"Dengan memasukkan surat berharga kita berharap akan mendorong pendalaman pasar keuangan. Perusahaan melihat ada demand dari bank, mendorong penerbitan surat berharga. Artinya surat berharga di pasar keuangan makin banyak. Loan dulu hanya kredit skrg tambah surat berharga bank. Dulu hanya DPK sekarang kita tambahkan surat berharga diterbitkan oleh bank," paparnya.
Baca Juga: BI: Peluang Mempertahankan Suku Bunga Acuan Masih Ada
Sedangkan melalui pengaturan PLM diharapkan dapat mengatasi risiko likuiditas perbankan mengingat risiko likuiditas ini mampu mengamplifikasi risiko lain menjadi risiko sistemik.
Bila dulu bank syariah tak perlu memenuhi GWM Sekunder, kini ketika menjadi PLM, bank syariah dan UUS pun harus memenuhinya.
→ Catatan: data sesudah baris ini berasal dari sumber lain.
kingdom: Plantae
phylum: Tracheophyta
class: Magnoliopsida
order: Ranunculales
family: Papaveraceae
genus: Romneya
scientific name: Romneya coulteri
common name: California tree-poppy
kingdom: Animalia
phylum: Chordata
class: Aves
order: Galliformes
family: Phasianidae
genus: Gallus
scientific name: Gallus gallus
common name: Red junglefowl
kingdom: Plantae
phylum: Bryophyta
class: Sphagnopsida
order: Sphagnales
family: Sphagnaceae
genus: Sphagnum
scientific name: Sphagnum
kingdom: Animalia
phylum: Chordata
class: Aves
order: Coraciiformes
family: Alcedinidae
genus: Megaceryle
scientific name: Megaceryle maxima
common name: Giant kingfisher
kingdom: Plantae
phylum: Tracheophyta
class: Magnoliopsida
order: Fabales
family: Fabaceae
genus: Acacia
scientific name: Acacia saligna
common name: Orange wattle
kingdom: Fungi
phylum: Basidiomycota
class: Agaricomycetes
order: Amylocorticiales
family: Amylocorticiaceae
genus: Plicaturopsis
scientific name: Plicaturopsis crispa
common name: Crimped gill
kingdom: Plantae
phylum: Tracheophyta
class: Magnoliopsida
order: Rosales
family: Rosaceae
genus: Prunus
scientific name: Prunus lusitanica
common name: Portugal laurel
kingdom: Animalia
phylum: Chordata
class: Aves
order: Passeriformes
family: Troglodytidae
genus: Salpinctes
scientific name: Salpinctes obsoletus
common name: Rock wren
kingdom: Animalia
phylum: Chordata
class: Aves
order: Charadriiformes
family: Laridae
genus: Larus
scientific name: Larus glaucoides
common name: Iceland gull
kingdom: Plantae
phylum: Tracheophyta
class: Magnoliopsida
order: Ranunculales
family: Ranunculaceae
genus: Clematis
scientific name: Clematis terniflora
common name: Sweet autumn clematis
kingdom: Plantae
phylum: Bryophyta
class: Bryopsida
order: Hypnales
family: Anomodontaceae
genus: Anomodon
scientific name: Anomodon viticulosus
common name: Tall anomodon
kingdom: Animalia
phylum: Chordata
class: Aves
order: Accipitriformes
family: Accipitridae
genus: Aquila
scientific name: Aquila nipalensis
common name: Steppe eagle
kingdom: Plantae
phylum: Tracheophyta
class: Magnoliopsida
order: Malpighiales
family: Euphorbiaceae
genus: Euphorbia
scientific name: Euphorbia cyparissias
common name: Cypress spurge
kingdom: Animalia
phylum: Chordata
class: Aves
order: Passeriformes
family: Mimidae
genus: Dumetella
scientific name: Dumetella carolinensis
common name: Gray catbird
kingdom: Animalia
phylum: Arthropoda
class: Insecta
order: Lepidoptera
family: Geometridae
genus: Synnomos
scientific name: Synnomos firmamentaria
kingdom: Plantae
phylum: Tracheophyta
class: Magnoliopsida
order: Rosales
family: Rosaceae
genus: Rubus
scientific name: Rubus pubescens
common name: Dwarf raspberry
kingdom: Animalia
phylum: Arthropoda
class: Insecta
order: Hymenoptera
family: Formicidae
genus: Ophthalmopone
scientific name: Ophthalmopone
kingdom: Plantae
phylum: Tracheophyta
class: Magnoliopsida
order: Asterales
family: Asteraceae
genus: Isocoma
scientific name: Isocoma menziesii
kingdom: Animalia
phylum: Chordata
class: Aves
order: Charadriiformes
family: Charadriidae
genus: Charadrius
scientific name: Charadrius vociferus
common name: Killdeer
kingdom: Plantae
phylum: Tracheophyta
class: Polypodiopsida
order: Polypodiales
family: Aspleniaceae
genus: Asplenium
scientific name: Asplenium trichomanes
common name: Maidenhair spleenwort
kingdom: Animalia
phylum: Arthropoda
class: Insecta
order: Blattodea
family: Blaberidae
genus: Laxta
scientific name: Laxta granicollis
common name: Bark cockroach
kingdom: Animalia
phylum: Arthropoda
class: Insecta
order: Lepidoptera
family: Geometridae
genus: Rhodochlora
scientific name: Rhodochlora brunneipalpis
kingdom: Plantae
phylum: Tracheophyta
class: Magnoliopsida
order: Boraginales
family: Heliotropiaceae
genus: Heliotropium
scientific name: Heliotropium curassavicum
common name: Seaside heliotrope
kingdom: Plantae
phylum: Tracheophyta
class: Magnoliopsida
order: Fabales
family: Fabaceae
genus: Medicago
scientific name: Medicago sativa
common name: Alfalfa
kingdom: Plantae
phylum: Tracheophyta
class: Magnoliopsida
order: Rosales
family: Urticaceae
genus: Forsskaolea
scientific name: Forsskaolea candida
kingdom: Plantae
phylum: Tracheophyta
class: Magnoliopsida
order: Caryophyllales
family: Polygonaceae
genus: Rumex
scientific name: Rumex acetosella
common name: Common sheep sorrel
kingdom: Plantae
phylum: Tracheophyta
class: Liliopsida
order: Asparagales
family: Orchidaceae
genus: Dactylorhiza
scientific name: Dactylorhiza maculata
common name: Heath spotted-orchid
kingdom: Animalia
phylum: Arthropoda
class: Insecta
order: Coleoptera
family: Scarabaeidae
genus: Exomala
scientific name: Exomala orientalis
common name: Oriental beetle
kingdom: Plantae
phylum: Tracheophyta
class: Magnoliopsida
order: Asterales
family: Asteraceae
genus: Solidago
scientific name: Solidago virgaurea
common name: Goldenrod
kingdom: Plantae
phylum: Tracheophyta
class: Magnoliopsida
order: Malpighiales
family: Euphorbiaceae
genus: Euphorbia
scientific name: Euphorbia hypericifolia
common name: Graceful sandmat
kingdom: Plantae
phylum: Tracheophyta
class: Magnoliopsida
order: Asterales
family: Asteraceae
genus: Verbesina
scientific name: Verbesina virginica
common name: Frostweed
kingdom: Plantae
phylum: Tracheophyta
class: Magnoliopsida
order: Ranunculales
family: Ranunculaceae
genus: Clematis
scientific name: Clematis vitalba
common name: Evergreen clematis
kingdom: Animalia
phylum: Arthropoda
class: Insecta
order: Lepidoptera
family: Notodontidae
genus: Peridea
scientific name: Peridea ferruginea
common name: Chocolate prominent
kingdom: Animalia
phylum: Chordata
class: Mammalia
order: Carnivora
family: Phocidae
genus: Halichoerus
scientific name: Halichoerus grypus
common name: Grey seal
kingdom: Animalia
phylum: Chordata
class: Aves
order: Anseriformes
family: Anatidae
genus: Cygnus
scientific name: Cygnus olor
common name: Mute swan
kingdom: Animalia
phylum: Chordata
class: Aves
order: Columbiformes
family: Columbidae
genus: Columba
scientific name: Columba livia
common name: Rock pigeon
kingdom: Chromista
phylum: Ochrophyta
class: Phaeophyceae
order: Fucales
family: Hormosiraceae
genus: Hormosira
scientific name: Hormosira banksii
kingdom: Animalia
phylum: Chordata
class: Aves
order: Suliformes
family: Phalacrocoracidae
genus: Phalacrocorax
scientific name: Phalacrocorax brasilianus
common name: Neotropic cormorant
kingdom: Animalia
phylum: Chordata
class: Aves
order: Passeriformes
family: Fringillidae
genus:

Penyempurnaan dengan fleksibilitas di dalam PLM, membuat dalam kondisi tertentu, surat berharga dalam perhitungan PLM dapat digunakan dalam transaksi repo kepada BI dalam operasi pasar terbuka paling banyak sebesar 2% dari DPK.
Filianingsih meyakini penyempurnaan kedua instrumen ini tak akan membuat bank bergeser dari penyaluran kredit ke pembelian surat berharga.
Sebab, saat ini persentase surat berharga yang dibeli oleh bank hanya sekitar 1% dari total kredit perbankan Rp4.600 triliun di 2017.